Source texts of formatted documents:
= Beginning of Section =
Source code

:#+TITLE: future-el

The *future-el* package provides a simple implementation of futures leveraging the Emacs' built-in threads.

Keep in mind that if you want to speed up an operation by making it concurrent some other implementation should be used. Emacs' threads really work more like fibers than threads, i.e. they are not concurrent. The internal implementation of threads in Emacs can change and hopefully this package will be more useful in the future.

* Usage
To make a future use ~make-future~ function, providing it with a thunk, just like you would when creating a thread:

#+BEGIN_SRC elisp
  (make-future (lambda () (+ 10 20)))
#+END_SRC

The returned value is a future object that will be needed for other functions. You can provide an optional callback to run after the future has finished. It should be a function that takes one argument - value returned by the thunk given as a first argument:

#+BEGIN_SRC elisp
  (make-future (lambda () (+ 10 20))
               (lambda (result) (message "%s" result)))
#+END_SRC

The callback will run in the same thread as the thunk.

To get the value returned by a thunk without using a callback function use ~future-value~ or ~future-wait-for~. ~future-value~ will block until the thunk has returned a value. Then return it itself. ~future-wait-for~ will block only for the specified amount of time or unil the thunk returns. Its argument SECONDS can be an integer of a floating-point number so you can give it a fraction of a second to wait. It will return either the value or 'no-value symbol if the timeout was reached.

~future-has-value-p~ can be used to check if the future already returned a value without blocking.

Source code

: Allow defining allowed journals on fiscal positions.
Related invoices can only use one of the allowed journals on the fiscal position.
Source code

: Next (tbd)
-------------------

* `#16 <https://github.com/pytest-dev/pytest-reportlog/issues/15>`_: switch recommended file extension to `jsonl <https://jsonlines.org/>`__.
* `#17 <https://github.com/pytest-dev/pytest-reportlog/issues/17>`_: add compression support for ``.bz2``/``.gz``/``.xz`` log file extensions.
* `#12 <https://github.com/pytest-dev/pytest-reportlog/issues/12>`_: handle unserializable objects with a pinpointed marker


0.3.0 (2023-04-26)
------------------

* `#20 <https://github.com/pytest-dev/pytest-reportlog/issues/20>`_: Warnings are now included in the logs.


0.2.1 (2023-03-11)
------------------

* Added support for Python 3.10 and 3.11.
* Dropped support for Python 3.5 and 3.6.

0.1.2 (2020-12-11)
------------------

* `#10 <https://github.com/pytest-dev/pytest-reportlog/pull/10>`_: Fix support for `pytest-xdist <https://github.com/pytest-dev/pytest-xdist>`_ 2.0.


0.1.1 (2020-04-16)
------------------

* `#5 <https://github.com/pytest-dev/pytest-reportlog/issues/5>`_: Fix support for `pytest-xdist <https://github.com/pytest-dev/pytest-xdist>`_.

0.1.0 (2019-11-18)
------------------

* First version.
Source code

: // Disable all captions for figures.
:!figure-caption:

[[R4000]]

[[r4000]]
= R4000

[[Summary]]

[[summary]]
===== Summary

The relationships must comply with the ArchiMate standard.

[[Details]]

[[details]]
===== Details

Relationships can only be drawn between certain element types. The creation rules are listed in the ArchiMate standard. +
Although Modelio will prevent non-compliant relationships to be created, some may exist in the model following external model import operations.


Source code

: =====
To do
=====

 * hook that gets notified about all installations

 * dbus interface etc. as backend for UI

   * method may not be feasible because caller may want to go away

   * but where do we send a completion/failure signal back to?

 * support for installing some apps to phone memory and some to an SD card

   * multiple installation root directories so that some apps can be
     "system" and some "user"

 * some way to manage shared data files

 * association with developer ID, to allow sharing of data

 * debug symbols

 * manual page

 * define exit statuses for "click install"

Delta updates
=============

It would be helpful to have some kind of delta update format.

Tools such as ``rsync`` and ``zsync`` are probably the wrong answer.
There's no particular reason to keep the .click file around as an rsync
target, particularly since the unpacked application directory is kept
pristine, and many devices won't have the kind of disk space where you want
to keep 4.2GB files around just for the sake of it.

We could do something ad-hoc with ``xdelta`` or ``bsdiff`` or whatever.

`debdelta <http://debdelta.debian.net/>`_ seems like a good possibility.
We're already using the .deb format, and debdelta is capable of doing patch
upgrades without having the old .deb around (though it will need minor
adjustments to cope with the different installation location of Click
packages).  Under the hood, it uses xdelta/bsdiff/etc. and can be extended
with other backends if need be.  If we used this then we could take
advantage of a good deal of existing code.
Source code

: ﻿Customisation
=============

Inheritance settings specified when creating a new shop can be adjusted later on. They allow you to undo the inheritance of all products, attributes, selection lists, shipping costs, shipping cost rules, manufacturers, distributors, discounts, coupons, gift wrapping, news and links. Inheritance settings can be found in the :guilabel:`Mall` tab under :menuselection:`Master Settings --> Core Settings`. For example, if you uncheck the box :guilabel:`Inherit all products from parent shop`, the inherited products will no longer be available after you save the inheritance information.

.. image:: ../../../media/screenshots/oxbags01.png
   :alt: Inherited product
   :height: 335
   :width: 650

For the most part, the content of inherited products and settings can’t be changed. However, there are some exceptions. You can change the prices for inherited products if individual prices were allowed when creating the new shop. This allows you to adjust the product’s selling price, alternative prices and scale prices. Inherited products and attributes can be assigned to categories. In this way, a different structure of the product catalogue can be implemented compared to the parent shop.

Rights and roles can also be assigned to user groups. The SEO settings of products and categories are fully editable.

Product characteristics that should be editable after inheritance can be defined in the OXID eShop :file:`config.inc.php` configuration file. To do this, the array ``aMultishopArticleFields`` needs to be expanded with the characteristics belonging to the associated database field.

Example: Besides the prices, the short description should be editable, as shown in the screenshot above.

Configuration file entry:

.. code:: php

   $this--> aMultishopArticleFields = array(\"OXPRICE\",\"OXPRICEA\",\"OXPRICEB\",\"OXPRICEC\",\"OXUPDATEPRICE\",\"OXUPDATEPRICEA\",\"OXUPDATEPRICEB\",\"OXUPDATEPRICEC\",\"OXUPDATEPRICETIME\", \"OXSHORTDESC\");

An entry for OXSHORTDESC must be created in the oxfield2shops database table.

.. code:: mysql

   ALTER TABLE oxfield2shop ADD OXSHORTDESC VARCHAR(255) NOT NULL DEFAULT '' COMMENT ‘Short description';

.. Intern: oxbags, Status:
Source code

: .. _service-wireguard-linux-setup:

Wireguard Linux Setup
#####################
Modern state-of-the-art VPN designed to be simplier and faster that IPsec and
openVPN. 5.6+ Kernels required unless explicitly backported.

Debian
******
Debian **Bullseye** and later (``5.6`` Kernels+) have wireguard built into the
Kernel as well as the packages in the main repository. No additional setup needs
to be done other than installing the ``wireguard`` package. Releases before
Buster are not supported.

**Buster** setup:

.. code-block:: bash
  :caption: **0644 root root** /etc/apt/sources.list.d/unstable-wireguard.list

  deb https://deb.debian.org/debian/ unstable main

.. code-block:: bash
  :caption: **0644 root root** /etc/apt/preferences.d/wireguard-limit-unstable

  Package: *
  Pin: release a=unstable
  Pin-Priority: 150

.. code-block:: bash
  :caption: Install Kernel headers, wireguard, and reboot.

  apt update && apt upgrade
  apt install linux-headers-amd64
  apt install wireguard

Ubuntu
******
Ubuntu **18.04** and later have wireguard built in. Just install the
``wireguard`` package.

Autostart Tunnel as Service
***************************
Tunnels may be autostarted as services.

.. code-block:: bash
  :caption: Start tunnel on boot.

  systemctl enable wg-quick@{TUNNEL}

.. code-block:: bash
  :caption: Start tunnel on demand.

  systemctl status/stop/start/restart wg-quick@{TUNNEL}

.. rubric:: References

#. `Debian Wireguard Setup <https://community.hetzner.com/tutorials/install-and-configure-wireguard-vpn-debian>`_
= End of Section =
**Exercise directions**.
The task requires each record above to be restated exactly.

**Finished task**.
Source code

:#+TITLE: future-el

The *future-el* package provides a simple implementation of futures leveraging the Emacs' built-in threads.

Keep in mind that if you want to speed up an operation by making it concurrent some other implementation should be used. Emacs' threads really work more like fibers than threads, i.e. they are not concurrent. The internal implementation of threads in Emacs can change and hopefully this package will be more useful in the future.

* Usage
To make a future use ~make-future~ function, providing it with a thunk, just like you would when creating a thread:

#+BEGIN_SRC elisp
  (make-future (lambda () (+ 10 20)))
#+END_SRC

The returned value is a future object that will be needed for other functions. You can provide an optional callback to run after the future has finished. It should be a function that takes one argument - value returned by the thunk given as a first argument:

#+BEGIN_SRC elisp
  (make-future (lambda () (+ 10 20))
               (lambda (result) (message "%s" result)))
#+END_SRC

The callback will run in the same thread as the thunk.

To get the value returned by a thunk without using a callback function use ~future-value~ or ~future-wait-for~. ~future-value~ will block until the thunk has returned a value. Then return it itself. ~future-wait-for~ will block only for the specified amount of time or unil the thunk returns. Its argument SECONDS can be an integer of a floating-point number so you can give it a fraction of a second to wait. It will return either the value or 'no-value symbol if the timeout was reached.

~future-has-value-p~ can be used to check if the future already returned a value without blocking.

Source code

: Allow defining allowed journals on fiscal positions.
Related invoices can only use one of the allowed journals on the fiscal position.
Source code

: Next (tbd)
-------------------

* `#16 <https://github.com/pytest-dev/pytest-reportlog/issues/15>`_: switch recommended file extension to `jsonl <https://jsonlines.org/>`__.
* `#17 <https://github.com/pytest-dev/pytest-reportlog/issues/17>`_: add compression support for ``.bz2``/``.gz``/``.xz`` log file extensions.
* `#12 <https://github.com/pytest-dev/pytest-reportlog/issues/12>`_: handle unserializable objects with a pinpointed marker


0.3.0 (2023-04-26)
------------------

* `#20 <https://github.com/pytest-dev/pytest-reportlog/issues/20>`_: Warnings are now included in the logs.


0.2.1 (2023-03-11)
------------------

* Added support for Python 3.10 and 3.11.
* Dropped support for Python 3.5 and 3.6.

0.1.2 (2020-12-11)
------------------

* `#10 <https://github.com/pytest-dev/pytest-reportlog/pull/10>`_: Fix support for `pytest-xdist <https://github.com/pytest-dev/pytest-xdist>`_ 2.0.


0.1.1 (2020-04-16)
------------------

* `#5 <https://github.com/pytest-dev/pytest-reportlog/issues/5>`_: Fix support for `pytest-xdist <https://github.com/pytest-dev/pytest-xdist>`_.

0.1.0 (2019-11-18)
------------------

* First version.
Source code

: // Disable all captions for figures.
:!figure-caption:

[[R4000]]

[[r4000]]
= R4000

[[Summary]]

[[summary]]
===== Summary

The relationships must comply with the ArchiMate standard.

[[Details]]

[[details]]
===== Details

Relationships can only be drawn between certain element types. The creation rules are listed in the ArchiMate standard. +
Although Modelio will prevent non-compliant relationships to be created, some may exist in the model following external model import operations.


Source code

: =====
To do
=====

 * hook that gets notified about all installations

 * dbus interface etc. as backend for UI

   * method may not be feasible because caller may want to go away

   * but where do we send a completion/failure signal back to?

 * support for installing some apps to phone memory and some to an SD card

   * multiple installation root directories so that some apps can be
     "system" and some "user"

 * some way to manage shared data files

 * association with developer ID, to allow sharing of data

 * debug symbols

 * manual page

 * define exit statuses for "click install"

Delta updates
=============

It would be helpful to have some kind of delta update format.

Tools such as ``rsync`` and ``zsync`` are probably the wrong answer.
There's no particular reason to keep the .click file around as an rsync
target, particularly since the unpacked application directory is kept
pristine, and many devices won't have the kind of disk space where you want
to keep 4.2GB files around just for the sake of it.

We could do something ad-hoc with ``xdelta`` or ``bsdiff`` or whatever.

`debdelta <http://debdelta.debian.net/>`_ seems like a good possibility.
We're already using the .deb format, and debdelta is capable of doing patch
upgrades without having the old .deb around (though it will need minor
adjustments to cope with the different installation location of Click
packages).  Under the hood, it uses xdelta/bsdiff/etc. and can be extended
with other backends if need be.  If we used this then we could take
advantage of a good deal of existing code.
Source code

: ﻿Customisation
=============

Inheritance settings specified when creating a new shop can be adjusted later on. They allow you to undo the inheritance of all products, attributes, selection lists, shipping costs, shipping cost rules, manufacturers, distributors, discounts, coupons, gift wrapping, news and links. Inheritance settings can be found in the :guilabel:`Mall` tab under :menuselection:`Master Settings --> Core Settings`. For example, if you uncheck the box :guilabel:`Inherit all products from parent shop`, the inherited products will no longer be available after you save the inheritance information.

.. image:: ../../../media/screenshots/oxbags01.png
   :alt: Inherited product
   :height: 335
   :width: 650

For the most part, the content of inherited products and settings can’t be changed. However, there are some exceptions. You can change the prices for inherited products if individual prices were allowed when creating the new shop. This allows you to adjust the product’s selling price, alternative prices and scale prices. Inherited products and attributes can be assigned to categories. In this way, a different structure of the product catalogue can be implemented compared to the parent shop.

Rights and roles can also be assigned to user groups. The SEO settings of products and categories are fully editable.

Product characteristics that should be editable after inheritance can be defined in the OXID eShop :file:`config.inc.php` configuration file. To do this, the array ``aMultishopArticleFields`` needs to be expanded with the characteristics belonging to the associated database field.

Example: Besides the prices, the short description should be editable, as shown in the screenshot above.

Configuration file entry:

.. code:: php

   $this--> aMultishopArticleFields = array(\"OXPRICE\",\"OXPRICEA\",\"OXPRICEB\",\"OXPRICEC\",\"OXUPDATEPRICE\",\"OXUPDATEPRICEA\",\"OXUPDATEPRICEB\",\"OXUPDATEPRICEC\",\"OXUPDATEPRICETIME\", \"OXSHORTDESC\");

An entry for OXSHORTDESC must be created in the oxfield2shops database table.

.. code:: mysql

   ALTER TABLE oxfield2shop ADD OXSHORTDESC VARCHAR(255) NOT NULL DEFAULT '' COMMENT ‘Short description';

.. Intern: oxbags, Status:
Source code

: .. _service-wireguard-linux-setup:

Wireguard Linux Setup
#####################
Modern state-of-the-art VPN designed to be simplier and faster that IPsec and
openVPN. 5.6+ Kernels required unless explicitly backported.

Debian
******
Debian **Bullseye** and later (``5.6`` Kernels+) have wireguard built into the
Kernel as well as the packages in the main repository. No additional setup needs
to be done other than installing the ``wireguard`` package. Releases before
Buster are not supported.

**Buster** setup:

.. code-block:: bash
  :caption: **0644 root root** /etc/apt/sources.list.d/unstable-wireguard.list

  deb https://deb.debian.org/debian/ unstable main

.. code-block:: bash
  :caption: **0644 root root** /etc/apt/preferences.d/wireguard-limit-unstable

  Package: *
  Pin: release a=unstable
  Pin-Priority: 150

.. code-block:: bash
  :caption: Install Kernel headers, wireguard, and reboot.

  apt update && apt upgrade
  apt install linux-headers-amd64
  apt install wireguard

Ubuntu
******
Ubuntu **18.04** and later have wireguard built in. Just install the
``wireguard`` package.

Autostart Tunnel as Service
***************************
Tunnels may be autostarted as services.

.. code-block:: bash
  :caption: Start tunnel on boot.

  systemctl enable wg-quick@{TUNNEL}

.. code-block:: bash
  :caption: Start tunnel on demand.

  systemctl status/stop/start/restart wg-quick@{TUNNEL}

.. rubric:: References

#. `Debian Wireguard Setup <https://community.hetzner.com/tutorials/install-and-configure-wireguard-vpn-debian>`_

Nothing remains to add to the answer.